- [DOCUMENT PASSAGE]:
---

It appears that the Commissioner's real concern in cases such as this is the fact that the leasing partnership and the corporate lessee share common ownership and control. Although § 482 of the Code authorizes the Commissioner to reallocate credits between "organizations, trades, or business . . . owned or controlled directly or indirectly by the same interests" if necessary to prevent evasion of taxes or clearly to reflect income, he has never attempted to invoke that authority to reallocate the investment tax credit in cases involving leasing transactions among related entities.

---

(Entries drawn from a collection)
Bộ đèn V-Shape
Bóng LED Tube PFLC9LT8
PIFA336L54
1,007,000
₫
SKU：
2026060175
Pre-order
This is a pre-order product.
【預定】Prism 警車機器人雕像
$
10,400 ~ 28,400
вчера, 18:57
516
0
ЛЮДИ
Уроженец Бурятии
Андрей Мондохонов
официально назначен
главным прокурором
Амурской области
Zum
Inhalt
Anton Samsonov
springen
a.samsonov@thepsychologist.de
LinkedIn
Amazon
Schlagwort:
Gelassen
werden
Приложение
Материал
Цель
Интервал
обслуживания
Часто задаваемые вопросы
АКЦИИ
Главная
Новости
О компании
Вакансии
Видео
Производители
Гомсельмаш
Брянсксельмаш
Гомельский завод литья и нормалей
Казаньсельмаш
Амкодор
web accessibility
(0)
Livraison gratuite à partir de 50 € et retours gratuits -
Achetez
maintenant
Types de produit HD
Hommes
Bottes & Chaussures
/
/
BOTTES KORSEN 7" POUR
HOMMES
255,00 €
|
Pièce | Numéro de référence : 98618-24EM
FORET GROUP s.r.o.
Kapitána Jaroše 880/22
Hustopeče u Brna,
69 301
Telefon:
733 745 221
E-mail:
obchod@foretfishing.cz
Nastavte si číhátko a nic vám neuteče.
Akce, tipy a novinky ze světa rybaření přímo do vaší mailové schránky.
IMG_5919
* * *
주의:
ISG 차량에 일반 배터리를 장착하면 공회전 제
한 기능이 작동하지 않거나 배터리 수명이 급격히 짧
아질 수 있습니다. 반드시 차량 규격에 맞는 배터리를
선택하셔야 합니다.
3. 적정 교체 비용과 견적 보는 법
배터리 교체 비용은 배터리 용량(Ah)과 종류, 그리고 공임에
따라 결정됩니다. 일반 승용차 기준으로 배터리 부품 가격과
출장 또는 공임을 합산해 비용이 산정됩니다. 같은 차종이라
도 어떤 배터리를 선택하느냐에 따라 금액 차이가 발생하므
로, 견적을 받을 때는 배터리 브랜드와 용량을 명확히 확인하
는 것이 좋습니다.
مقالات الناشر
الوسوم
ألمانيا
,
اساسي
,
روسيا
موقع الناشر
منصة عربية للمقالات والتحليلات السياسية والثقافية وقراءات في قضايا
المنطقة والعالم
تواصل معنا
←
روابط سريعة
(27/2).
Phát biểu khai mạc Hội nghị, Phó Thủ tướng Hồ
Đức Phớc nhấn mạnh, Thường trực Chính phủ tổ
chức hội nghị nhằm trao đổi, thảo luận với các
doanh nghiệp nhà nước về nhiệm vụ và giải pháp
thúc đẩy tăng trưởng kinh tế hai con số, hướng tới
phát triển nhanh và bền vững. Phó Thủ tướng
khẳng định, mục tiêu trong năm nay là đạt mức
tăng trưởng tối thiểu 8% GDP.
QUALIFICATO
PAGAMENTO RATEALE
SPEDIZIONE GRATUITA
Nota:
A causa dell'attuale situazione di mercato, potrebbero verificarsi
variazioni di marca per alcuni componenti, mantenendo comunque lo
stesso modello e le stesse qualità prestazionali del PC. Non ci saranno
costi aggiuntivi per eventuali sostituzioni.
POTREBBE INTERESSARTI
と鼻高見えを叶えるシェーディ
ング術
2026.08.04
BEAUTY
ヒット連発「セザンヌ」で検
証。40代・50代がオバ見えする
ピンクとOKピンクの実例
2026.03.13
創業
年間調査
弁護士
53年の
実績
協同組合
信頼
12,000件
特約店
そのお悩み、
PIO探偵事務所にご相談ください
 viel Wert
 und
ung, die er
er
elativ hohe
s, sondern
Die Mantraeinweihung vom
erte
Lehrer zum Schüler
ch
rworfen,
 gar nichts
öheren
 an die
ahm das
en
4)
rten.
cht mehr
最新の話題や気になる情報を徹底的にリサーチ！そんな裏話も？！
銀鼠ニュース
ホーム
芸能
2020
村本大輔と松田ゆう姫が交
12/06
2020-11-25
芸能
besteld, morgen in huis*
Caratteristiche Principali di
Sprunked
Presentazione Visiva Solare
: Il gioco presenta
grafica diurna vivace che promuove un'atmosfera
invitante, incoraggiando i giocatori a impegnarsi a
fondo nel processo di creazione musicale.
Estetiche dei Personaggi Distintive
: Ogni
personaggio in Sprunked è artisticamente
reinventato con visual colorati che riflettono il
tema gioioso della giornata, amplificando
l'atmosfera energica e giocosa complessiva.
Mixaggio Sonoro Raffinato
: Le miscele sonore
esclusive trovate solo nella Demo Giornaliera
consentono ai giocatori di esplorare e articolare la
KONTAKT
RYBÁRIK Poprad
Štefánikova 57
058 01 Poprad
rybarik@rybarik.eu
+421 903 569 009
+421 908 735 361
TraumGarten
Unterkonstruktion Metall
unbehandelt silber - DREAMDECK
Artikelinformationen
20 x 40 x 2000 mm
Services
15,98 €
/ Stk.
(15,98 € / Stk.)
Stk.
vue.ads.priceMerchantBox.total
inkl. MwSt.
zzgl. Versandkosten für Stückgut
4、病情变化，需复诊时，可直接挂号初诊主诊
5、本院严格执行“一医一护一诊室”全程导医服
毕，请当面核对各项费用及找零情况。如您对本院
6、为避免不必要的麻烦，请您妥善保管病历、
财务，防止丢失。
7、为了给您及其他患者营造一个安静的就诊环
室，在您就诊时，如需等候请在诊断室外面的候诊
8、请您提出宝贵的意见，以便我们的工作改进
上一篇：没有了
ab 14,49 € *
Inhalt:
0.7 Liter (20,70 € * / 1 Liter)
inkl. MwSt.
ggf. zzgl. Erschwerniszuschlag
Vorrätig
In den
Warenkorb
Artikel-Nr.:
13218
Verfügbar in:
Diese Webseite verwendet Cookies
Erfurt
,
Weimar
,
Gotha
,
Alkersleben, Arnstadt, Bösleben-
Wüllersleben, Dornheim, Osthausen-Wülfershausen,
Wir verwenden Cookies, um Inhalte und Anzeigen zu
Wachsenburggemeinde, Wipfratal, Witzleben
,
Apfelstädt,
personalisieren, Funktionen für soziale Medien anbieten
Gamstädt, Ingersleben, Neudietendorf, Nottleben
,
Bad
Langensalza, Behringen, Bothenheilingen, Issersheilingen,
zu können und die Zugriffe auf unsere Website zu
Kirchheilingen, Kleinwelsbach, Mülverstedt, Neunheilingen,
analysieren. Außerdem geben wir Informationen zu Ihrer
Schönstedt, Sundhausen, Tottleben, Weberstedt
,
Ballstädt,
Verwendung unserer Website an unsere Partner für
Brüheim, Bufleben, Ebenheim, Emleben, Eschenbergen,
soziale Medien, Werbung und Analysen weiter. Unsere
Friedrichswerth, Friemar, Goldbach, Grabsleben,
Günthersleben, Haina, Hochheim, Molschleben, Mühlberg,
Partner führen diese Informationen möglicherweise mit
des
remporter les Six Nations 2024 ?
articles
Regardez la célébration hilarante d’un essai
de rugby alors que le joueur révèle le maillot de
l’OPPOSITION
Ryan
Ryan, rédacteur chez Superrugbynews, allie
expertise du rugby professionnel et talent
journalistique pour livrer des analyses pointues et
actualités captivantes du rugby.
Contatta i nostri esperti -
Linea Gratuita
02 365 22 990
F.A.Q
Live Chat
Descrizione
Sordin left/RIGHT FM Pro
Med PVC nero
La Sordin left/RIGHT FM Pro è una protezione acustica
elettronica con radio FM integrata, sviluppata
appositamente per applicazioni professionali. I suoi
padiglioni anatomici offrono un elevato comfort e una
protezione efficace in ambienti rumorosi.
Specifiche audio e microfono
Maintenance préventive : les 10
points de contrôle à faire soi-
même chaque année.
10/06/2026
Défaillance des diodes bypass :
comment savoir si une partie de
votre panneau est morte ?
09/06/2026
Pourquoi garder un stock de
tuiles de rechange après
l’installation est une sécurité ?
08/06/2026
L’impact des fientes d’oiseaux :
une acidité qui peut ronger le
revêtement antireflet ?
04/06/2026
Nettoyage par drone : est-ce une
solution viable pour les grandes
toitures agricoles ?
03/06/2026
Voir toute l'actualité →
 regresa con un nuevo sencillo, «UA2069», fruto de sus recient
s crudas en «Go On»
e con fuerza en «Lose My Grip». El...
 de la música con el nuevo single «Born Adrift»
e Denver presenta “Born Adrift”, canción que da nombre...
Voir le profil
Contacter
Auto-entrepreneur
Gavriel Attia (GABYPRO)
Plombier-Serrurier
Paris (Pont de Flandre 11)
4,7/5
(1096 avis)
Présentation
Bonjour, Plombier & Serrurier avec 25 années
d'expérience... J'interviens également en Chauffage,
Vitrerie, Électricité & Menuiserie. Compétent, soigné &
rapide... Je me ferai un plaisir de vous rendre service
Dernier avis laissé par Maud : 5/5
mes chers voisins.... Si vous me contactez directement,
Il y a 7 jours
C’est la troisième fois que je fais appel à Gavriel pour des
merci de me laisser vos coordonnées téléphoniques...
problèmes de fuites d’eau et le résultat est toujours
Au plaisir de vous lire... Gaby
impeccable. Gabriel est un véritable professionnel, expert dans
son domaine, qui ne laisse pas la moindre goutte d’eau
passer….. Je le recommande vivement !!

---

- [REQUIRED WORK]:
#1 Reproduce the entries word for word, starting at the first entry and ending at the line that contains "obchod@foretfishing.cz", with both of those lines included.
#2 Proceed with the passage above on the Commissioner's authority under § 482 to reallocate the investment tax credit, picking up after its final sentence.

- [RESULTS]:
#1
Bộ đèn V-Shape
Bóng LED Tube PFLC9LT8
PIFA336L54
1,007,000
₫
SKU：
2026060175
Pre-order
This is a pre-order product.
【預定】Prism 警車機器人雕像
$
10,400 ~ 28,400
вчера, 18:57
516
0
ЛЮДИ
Уроженец Бурятии
Андрей Мондохонов
официально назначен
главным прокурором
Амурской области
Zum
Inhalt
Anton Samsonov
springen
a.samsonov@thepsychologist.de
LinkedIn
Amazon
Schlagwort:
Gelassen
werden
Приложение
Материал
Цель
Интервал
обслуживания
Часто задаваемые вопросы
АКЦИИ
Главная
Новости
О компании
Вакансии
Видео
Производители
Гомсельмаш
Брянсксельмаш
Гомельский завод литья и нормалей
Казаньсельмаш
Амкодор
web accessibility
(0)
Livraison gratuite à partir de 50 € et retours gratuits -
Achetez
maintenant
Types de produit HD
Hommes
Bottes & Chaussures
/
/
BOTTES KORSEN 7" POUR
HOMMES
255,00 €
|
Pièce | Numéro de référence : 98618-24EM
FORET GROUP s.r.o.
Kapitána Jaroše 880/22
Hustopeče u Brna,
69 301
Telefon:
733 745 221
E-mail:
obchod@foretfishing.cz

#2
Given the variance in the actual terms of the subsequent leases, it is hard to believe that at the outset of the transactions D B and the roofing company had a fixed intention to renew the leases continuously on the same or substantively identical terms. However, the Tax Court made no finding with respect to the parties' intentions concerning the substantive terms of renewal, and we will therefore remand the case to allow the court to determine whether any of the five leases at issue were "shams" in the sense outlined above. We stress that the remand is for this limited purpose alone, and we do not intend the Tax Court to conduct a review of the parties' entire business dealings. The decision of the Tax Court is vacated and the case is remanded for further proceedings consistent with this opinion.
The parties also contest whether the 15 percent expense test was satisfied with regard to one of the leased assets, the Grove crane. The Tax Court did not reach this issue, and in light of our disposition, we will not do so either.